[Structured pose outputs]
::::::::
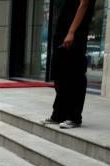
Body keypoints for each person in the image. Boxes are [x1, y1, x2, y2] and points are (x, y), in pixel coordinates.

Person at [44, 0, 96, 129]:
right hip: (62, 31)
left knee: (75, 74)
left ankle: (74, 117)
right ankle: (59, 114)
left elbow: (84, 4)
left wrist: (72, 32)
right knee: (60, 74)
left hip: (75, 32)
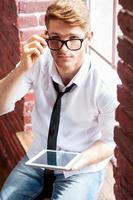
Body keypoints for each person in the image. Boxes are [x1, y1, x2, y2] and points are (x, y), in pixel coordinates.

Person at [0, 0, 118, 199]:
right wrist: (21, 69)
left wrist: (78, 161)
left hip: (82, 168)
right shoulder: (37, 61)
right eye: (55, 38)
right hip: (39, 157)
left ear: (89, 38)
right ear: (46, 36)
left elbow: (109, 143)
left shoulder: (105, 84)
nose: (63, 48)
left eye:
::::::::
Your task is to write out, exactly, the line that contains "right eye: (55, 38)" and each line after it to the end of the data, with no other lines.

right eye: (55, 38)
right hip: (39, 157)
left ear: (89, 38)
right ear: (46, 36)
left elbow: (109, 143)
left shoulder: (105, 84)
nose: (63, 48)
left eye:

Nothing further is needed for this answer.